→ Extract provided
════════════════════

Terminator-X sounds like a sequel to an Arnold Schwarzenegger movie — but this is something Holley has built even smarter and more powerful than a Skynet T-1000. However, unlike the shape-shifting android from the movie, the Holley Terminator-X is all about control — and in this case its command over the ever-popular LS engine.
Condensed down to its basics, Holley created a very affordable way to finish off a late-model LS engine swap with fully functioning EFI. In the past, your choices were fumbling with the factory wiring harness and ECU, or using the stock ECU combined with a more functional aftermarket ECU, or spending over $2,000 for a complete retrofit laptop-tunable aftermarket ECU system. Now with the Terminator-X, you can have the advantages and ease of aftermarket tuning with an affordable ECU and harness package.
Holley’s Terminator-X and Terminator-X MAX systems offer control over a breadth of GM or aftermarket high-impedance injectors, with provisions for either a cable- or electronic-actuated throttle body. The MAX version will control drive-by-wire (DBW) engines with an option to also control an electronic-overdrive automatic like the 4L60E or 4L80E. There are a ton of details to run through for this system, so let’s get to it.

════════════════════

→ Data supplied

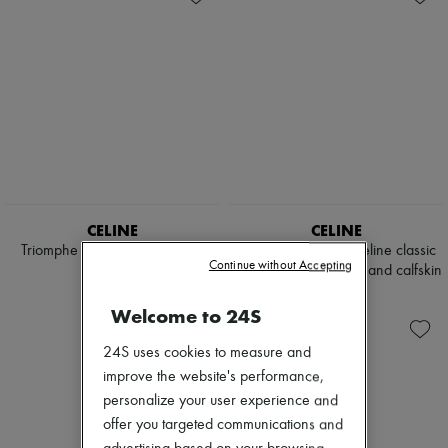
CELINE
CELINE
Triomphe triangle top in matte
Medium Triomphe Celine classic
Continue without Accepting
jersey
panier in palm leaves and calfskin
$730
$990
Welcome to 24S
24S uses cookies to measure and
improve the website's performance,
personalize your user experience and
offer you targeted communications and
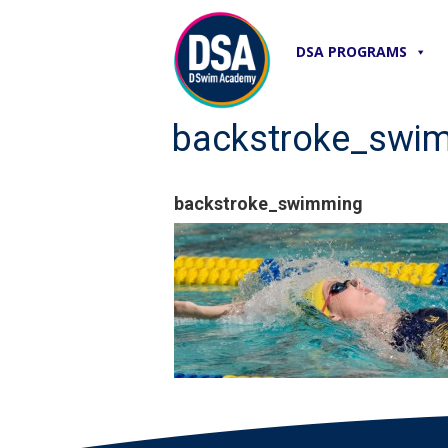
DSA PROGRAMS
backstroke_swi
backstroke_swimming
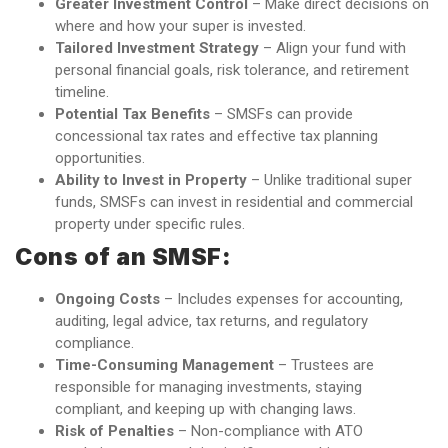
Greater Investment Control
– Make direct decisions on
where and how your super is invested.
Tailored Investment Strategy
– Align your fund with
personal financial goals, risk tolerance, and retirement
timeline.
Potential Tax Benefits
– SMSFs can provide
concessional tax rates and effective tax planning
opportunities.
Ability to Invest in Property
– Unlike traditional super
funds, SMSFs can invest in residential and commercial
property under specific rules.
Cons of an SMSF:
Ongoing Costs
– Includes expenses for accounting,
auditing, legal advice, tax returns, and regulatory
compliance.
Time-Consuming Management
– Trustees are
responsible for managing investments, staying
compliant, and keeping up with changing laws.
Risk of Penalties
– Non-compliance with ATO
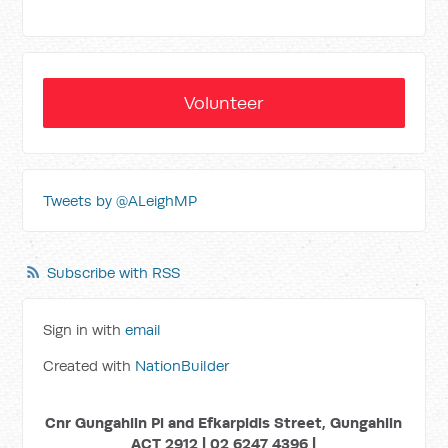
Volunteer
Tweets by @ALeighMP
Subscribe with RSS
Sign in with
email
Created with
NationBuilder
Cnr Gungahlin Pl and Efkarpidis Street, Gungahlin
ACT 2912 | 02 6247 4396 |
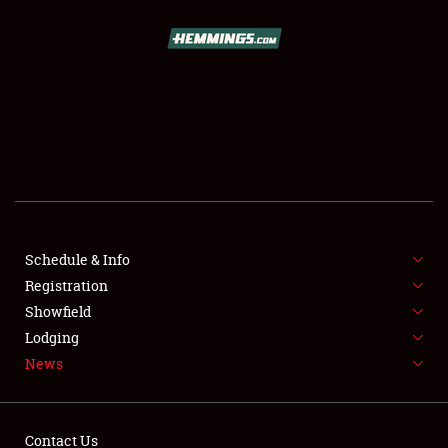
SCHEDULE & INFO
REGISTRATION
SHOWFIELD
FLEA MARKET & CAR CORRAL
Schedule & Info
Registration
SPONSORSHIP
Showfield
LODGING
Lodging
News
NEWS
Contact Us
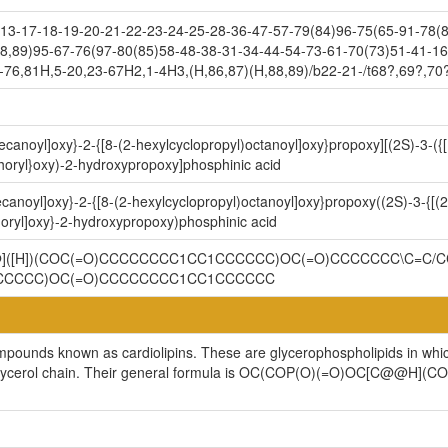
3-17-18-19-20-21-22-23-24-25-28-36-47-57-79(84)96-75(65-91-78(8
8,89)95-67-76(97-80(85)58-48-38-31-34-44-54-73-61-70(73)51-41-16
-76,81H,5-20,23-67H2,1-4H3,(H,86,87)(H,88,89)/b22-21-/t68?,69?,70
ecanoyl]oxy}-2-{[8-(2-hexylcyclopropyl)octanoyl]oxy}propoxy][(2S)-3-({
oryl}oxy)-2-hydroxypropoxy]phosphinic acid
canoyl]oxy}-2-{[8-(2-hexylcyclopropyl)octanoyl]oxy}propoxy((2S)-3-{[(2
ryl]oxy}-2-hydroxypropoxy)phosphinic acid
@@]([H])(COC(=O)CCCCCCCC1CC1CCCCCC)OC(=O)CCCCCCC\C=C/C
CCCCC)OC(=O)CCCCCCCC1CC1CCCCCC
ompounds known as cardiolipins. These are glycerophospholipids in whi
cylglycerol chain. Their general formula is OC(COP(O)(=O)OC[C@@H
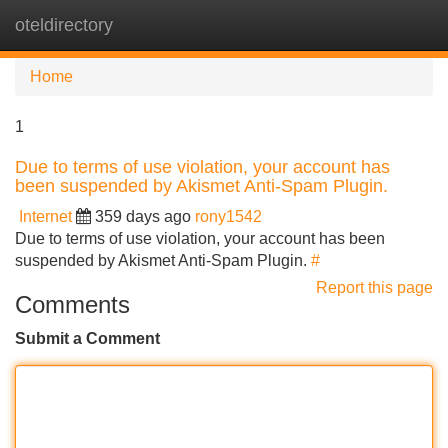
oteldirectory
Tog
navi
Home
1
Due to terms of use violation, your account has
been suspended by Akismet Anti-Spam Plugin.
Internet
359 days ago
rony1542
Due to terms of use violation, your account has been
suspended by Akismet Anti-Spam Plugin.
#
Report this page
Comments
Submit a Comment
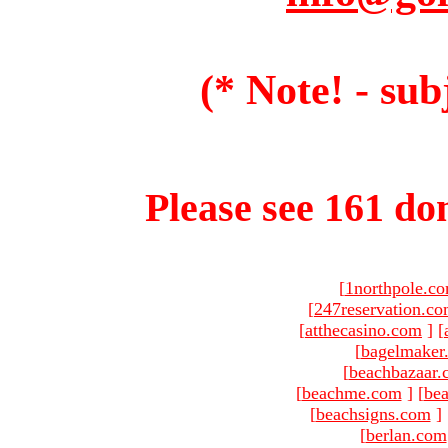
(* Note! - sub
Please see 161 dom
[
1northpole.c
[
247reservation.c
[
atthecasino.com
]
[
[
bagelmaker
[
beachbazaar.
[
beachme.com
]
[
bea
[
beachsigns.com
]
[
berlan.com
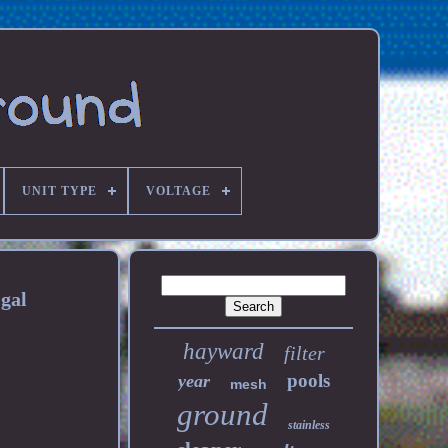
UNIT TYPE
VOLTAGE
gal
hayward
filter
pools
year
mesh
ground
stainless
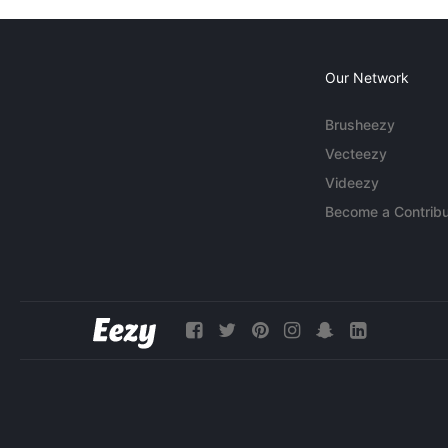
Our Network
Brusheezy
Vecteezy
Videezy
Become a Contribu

════════════════════

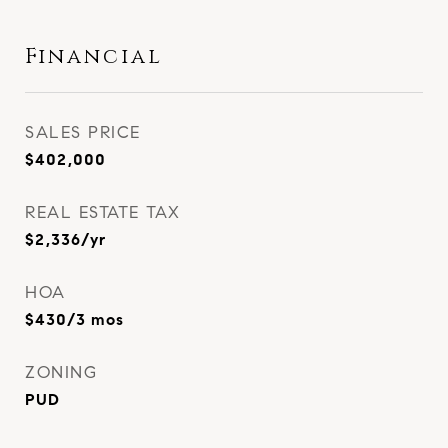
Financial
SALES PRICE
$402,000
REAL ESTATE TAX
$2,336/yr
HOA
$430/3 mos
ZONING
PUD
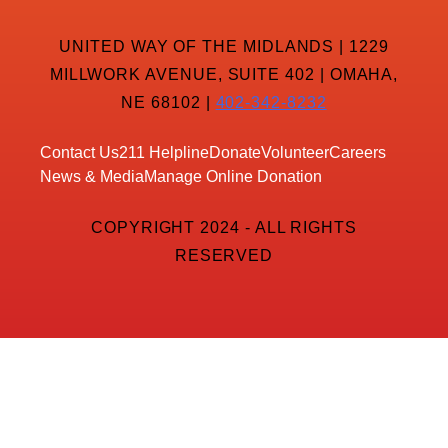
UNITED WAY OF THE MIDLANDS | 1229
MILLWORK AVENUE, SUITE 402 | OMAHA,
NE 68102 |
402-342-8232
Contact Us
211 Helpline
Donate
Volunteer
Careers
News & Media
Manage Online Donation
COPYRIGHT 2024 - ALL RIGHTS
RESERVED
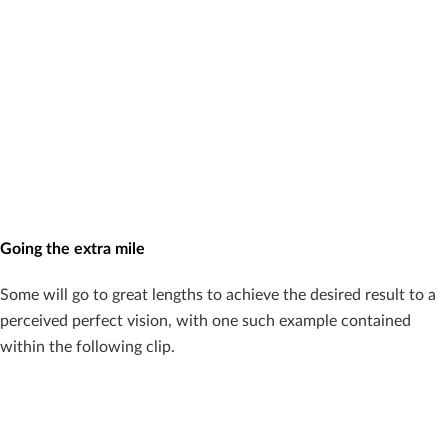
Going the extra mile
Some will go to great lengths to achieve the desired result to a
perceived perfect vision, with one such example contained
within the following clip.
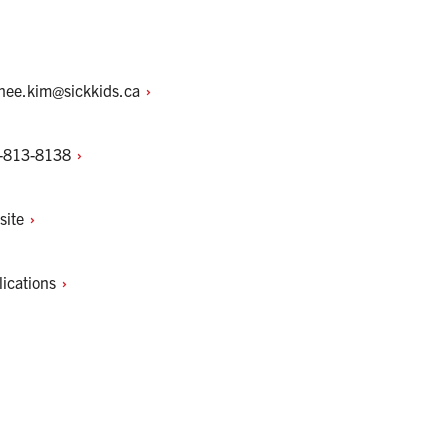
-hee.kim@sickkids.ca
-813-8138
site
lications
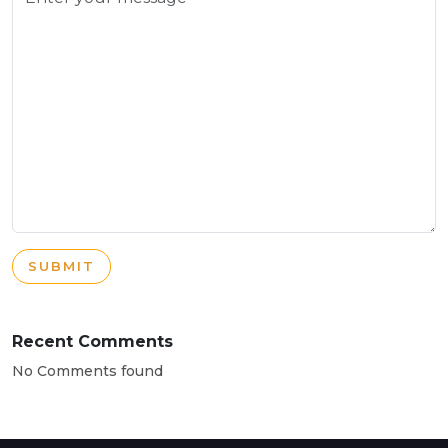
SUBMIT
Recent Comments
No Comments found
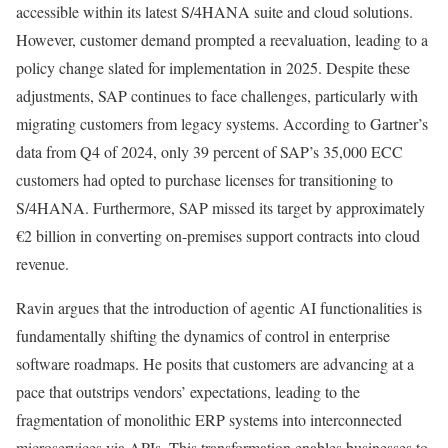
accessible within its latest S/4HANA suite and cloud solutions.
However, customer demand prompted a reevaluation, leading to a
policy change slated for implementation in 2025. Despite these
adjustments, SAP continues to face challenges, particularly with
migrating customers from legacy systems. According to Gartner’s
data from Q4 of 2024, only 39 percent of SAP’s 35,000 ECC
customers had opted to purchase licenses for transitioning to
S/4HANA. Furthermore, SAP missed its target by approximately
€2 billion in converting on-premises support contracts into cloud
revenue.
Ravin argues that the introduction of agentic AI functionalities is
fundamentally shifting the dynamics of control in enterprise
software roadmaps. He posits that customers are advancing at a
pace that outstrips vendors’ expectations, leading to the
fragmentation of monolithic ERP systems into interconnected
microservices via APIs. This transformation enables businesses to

════════════════════

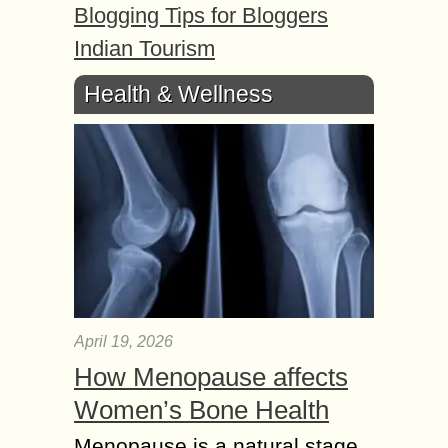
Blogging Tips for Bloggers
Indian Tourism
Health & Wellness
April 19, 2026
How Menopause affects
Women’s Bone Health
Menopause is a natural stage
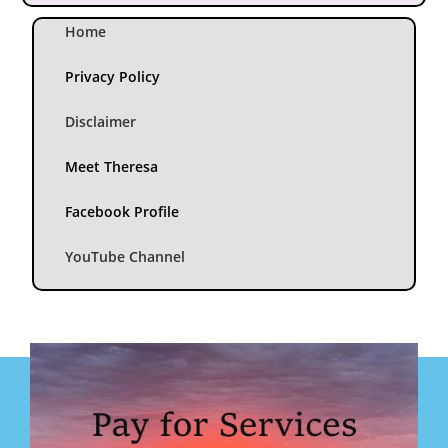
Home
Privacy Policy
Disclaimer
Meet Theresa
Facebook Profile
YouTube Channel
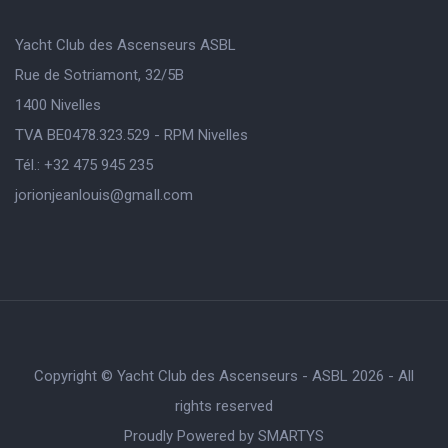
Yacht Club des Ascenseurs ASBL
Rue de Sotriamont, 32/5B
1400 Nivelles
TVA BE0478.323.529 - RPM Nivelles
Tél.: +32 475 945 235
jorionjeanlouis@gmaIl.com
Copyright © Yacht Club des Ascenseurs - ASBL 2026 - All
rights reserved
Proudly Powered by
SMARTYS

════════════════════

→ Explore the material
a – Answer these about the Terminator-X article:
(i) What did a complete retrofit laptop-tunable aftermarket ECU system cost in the past?
(ii) Which version of the system controls drive-by-wire engines?
(iii) Which two electronic-overdrive automatics are named?
b – Copy word for word the passage of the Terminator-X article from "Terminator-X sounds like" to "ever-popular LS engine.".

→ Task results
a –
(i) Over $2,000.
(ii) The Terminator-X MAX.
(iii) The 4L60E and the 4L80E.

b –
Terminator-X sounds like a sequel to an Arnold Schwarzenegger movie — but this is something Holley has built even smarter and more powerful than a Skynet T-1000. However, unlike the shape-shifting android from the movie, the Holley Terminator-X is all about control — and in this case its command over the ever-popular LS engine.